» Kutipan Teks:
+ + + + +
Masalah minimnya buku teks yang berkualitas, intervensi penerbit buku, campur tangan birokrat, sampai kepada masalah bahan evaluasi sastra yang terpaksa harus meminggirkan orientasi kepada apresiasi karya sastra karena sistem tes yang diberlakukan selama itu tidak menghindar dari pembodohan peserta didik. Evaluasi pengajaran sastra hanya menjadi epigon dengan sistem tes yang tebak-tebakan spekulatif belaka, yakni memilih a b c d, mana yang benar. Ditambah pula dengan sajian materi yang teori minded telah memisahkan siswa dengan sastra itu sendiri. Dan cara-cara seperti itulah yang pada akhirnya benar-benar telah mengebiri kalau tidak mau dikatakan mematikan pengejaran apresiasi sastra di sekolah. Mereka tidak pernah diajak menyelam, menyatu, melebur menghayati, dan memahami, bahkan kalau mungkin mampu mencipta karya. Mereka hanya terlalu banyak dituntut harus menghafal-hafal hafalan kering, nama penyair-pujangga, sastrawan, judul karangannya, kapan dan di mana terbitnya dan sebagainya. Kendati hal itu perlu pula diketahui sebagai unsur eksternal dalam penghayatan dan pemahaman kepada karya sastra namun hal yang esensial dari pengajaran apresiasi terhadap karya sastra telah dikesampingkan.

KBK SASTRA
Kini dengan sistim kurikulum bertujuan kompetensi (:saya lebih suka menyebut bertujuan bukan berbasis  - meminjam isitilah Prof. D.J. Drost, SJ-pen.) sebetulnya peluang memperbaiki cara pengajaran sastra terbuka lebar. Justru hanya dengan pemberlakukan kurikulum bertujuan kompetensi inilah pengajaran sastra baru bisa dilaksanakan dengan sebaik-baiknya. Sebab KBK menuntut pengajaran sampai kepada tingkat kemampuan peserta didik terhadap bidang yang dipelajarinya.

Dalam proses pembelajaran apresiasi sastra dengan sistem KBK para pengajar dan siswa harus masuk ke dalamnya. Sekali lagi, siswa harus masuk ke dalamnya. Pengajar tidak perlu merasa hebat dan superior , sementara siswa tidak perlu dianggap peserta didik yang serba tidak tahu. Kedua belah pihak sama-sama menjadi subyek, keduanya boleh sama-sama menjadi mitra dalam konteks memahami, menghayati, dan menghargai karya sastra.
+ + + + +
» Informasi yang Diberikan:
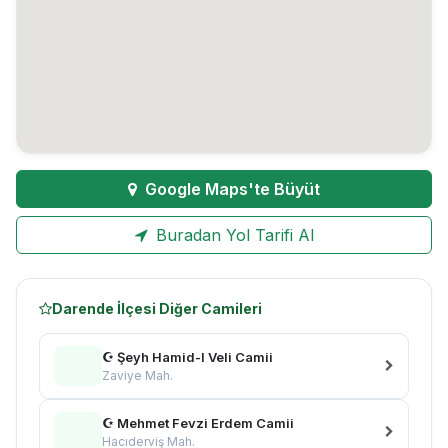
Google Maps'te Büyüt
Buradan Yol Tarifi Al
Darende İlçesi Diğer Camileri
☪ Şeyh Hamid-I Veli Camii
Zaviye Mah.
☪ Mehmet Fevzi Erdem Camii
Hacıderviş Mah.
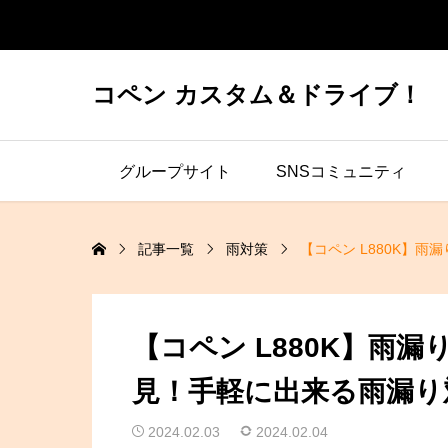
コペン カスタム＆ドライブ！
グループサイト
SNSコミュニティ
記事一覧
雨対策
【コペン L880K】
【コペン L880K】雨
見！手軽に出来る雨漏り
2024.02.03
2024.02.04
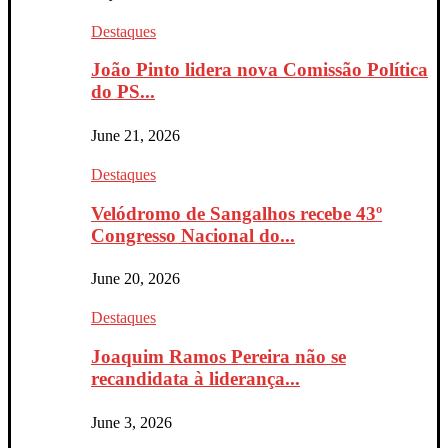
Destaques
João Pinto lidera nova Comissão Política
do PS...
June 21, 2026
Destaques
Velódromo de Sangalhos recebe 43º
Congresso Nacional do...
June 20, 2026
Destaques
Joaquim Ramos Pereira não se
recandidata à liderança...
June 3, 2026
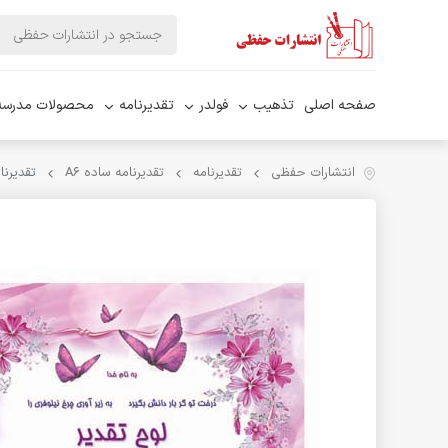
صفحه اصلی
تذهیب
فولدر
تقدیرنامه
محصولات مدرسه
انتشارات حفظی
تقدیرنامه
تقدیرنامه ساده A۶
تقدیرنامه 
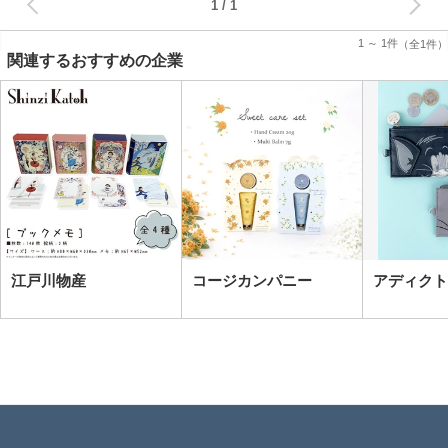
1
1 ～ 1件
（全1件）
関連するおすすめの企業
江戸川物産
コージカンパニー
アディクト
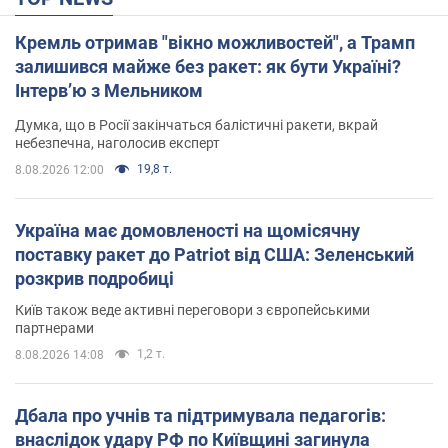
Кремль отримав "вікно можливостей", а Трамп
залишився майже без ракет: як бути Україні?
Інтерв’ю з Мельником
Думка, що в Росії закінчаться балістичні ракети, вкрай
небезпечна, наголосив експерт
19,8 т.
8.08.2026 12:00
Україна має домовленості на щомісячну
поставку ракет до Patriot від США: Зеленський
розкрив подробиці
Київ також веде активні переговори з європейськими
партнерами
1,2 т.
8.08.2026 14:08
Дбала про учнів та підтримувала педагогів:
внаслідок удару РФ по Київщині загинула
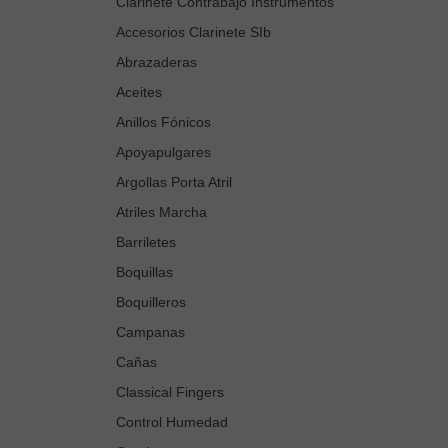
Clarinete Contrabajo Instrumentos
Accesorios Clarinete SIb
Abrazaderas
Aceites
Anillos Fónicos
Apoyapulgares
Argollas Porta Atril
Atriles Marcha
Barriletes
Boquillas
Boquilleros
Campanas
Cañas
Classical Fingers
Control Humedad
+ + + + +
» Tentang Latihan Ini:
Tukar setiap "siswa" dengan "murid" di teks tentang pengajaran sastra, pada bagian dari "Dalam proses pembelajaran" sampai "menghargai karya sastra.", lalu tuliskan lagi bagian itu.

» Jawaban Tugas:
Dalam proses pembelajaran apresiasi sastra dengan sistem KBK para pengajar dan murid harus masuk ke dalamnya. Sekali lagi, murid harus masuk ke dalamnya. Pengajar tidak perlu merasa hebat dan superior , sementara murid tidak perlu dianggap peserta didik yang serba tidak tahu. Kedua belah pihak sama-sama menjadi subyek, keduanya boleh sama-sama menjadi mitra dalam konteks memahami, menghayati, dan menghargai karya sastra.